Adama Delphine Fawundu is a photographer and visual artist born in Brooklyn, NY to parents from Sierra Leone and Equatorial Guinea, West Africa. “Adama Delphine Fawundu’s work is about finding ways to connect with her kin – a group not merely confined to those who share a direct common ancestor but an expansive definition inclusive of the many who descend from the dispersed, the stolen, those for whom the violence, and opportunity wrought by the sea is at once a spectre and a fact of everyday life,” writes scholar Niama Safia Sandy.
With over fifteen years experience working as a photographer, Fawundu enhanced her studio practice and completed her MFA in Visual Arts from Columbia University in 2018. She now uses photography, printmaking, video, sound and assemblage as an artistic language.
Fawundu co-founded and independently published the sold-out book MFON: Women Photographers of the African Diaspora.

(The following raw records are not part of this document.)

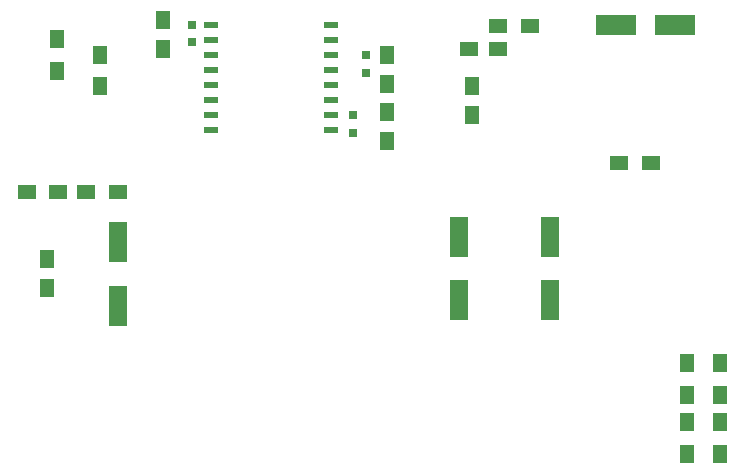
<source format=gtp>
G04 #@! TF.FileFunction,Paste,Top*
%FSLAX46Y46*%
G04 Gerber Fmt 4.6, Leading zero omitted, Abs format (unit mm)*
G04 Created by KiCad (PCBNEW 4.0.6) date 2017 August 05, Saturday 23:38:27*
%MOMM*%
%LPD*%
G01*
G04 APERTURE LIST*
%ADD10C,0.100000*%
%ADD11R,1.250000X1.500000*%
%ADD12R,1.500000X1.250000*%
%ADD13R,1.500000X1.300000*%
%ADD14R,3.500000X1.800000*%
%ADD15R,1.300000X1.500000*%
%ADD16R,1.143000X0.508000*%
%ADD17R,1.600000X3.500000*%
%ADD18R,0.750000X0.800000*%
G04 APERTURE END LIST*
D10*
D11*
X126300000Y-118350000D03*
X126300000Y-115850000D03*
D12*
X154650000Y-118300000D03*
X152150000Y-118300000D03*
D11*
X152400000Y-121432000D03*
X152400000Y-123932000D03*
X145224500Y-118828500D03*
X145224500Y-121328500D03*
X145224500Y-123654500D03*
X145224500Y-126154500D03*
D13*
X122444500Y-130429000D03*
X119744500Y-130429000D03*
D14*
X169632000Y-116332000D03*
X164632000Y-116332000D03*
D15*
X117284500Y-117458500D03*
X117284500Y-120158500D03*
D13*
X114728000Y-130429000D03*
X117428000Y-130429000D03*
D15*
X120904000Y-118792000D03*
X120904000Y-121492000D03*
D13*
X157350000Y-116400000D03*
X154650000Y-116400000D03*
X164893000Y-128016000D03*
X167593000Y-128016000D03*
D15*
X170650000Y-144900000D03*
X170650000Y-147600000D03*
X173400000Y-147600000D03*
X173400000Y-144900000D03*
D16*
X130302000Y-116332000D03*
X130302000Y-117602000D03*
X130302000Y-118872000D03*
X130302000Y-120142000D03*
X130302000Y-121412000D03*
X130302000Y-122682000D03*
X130302000Y-123952000D03*
X130302000Y-125222000D03*
X140462000Y-125222000D03*
X140462000Y-123952000D03*
X140462000Y-122682000D03*
X140462000Y-121412000D03*
X140462000Y-120142000D03*
X140462000Y-118872000D03*
X140462000Y-117602000D03*
X140462000Y-116332000D03*
D17*
X122491500Y-140050500D03*
X122491500Y-134650500D03*
D11*
X116459000Y-138600500D03*
X116459000Y-136100500D03*
D17*
X151320500Y-134206000D03*
X151320500Y-139606000D03*
X159004000Y-139606000D03*
X159004000Y-134206000D03*
D15*
X170650000Y-152600000D03*
X170650000Y-149900000D03*
X173400000Y-152600000D03*
X173400000Y-149900000D03*
D18*
X128700000Y-117750000D03*
X128700000Y-116250000D03*
X143500000Y-118850000D03*
X143500000Y-120350000D03*
X142400000Y-123950000D03*
X142400000Y-125450000D03*
M02*

</source>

The critically acclaimed book MFON led Fawundu on a book tour which included talks at The Tate Modern, The Schomburg Center for Research in Black Culture, Harvard University amongst many other institutions.

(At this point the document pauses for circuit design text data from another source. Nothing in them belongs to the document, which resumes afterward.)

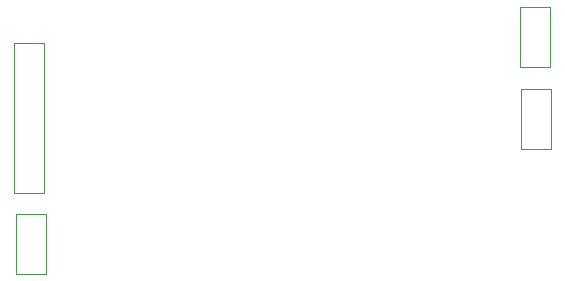
<source format=gbr>
%FSTAX23Y23*%
%MOIN*%
%SFA1B1*%

%IPPOS*%
%ADD43C,0.003937*%
%LNmtr_dvr_pcb_top_component_outline-1*%
%LPD*%
G54D43*
X03565Y0247D02*
X03665D01*
Y0267*
X03565D02*
X03665D01*
X03565Y0247D02*
Y0267D01*
X05245Y0316D02*
X05345D01*
Y0336*
X05245D02*
X05345D01*
X05245Y0316D02*
Y0336D01*
X0356Y0324D02*
X0366D01*
X0356Y0274D02*
X0366D01*
Y0324*
X0356Y0274D02*
Y0324D01*
X0525Y02885D02*
X0535D01*
Y03085*
X0525D02*
X0535D01*
X0525Y02885D02*
Y03085D01*
M02*
</source>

Ms. Fawundu’s works have been reviewed in publications and media outlets such as Time Magazine, The New York Times, Leica Fotografie International, Vogue Online, The Washington Post, Dazed Digital, Arise TV, and the BBC World. Ms. Fawundu’s works can be found in the private and public collections such as the Brooklyn Museum of Art, The Brooklyn Historical Society, and The Museum of Contemporary Art at the University of São Paulo, Brazil.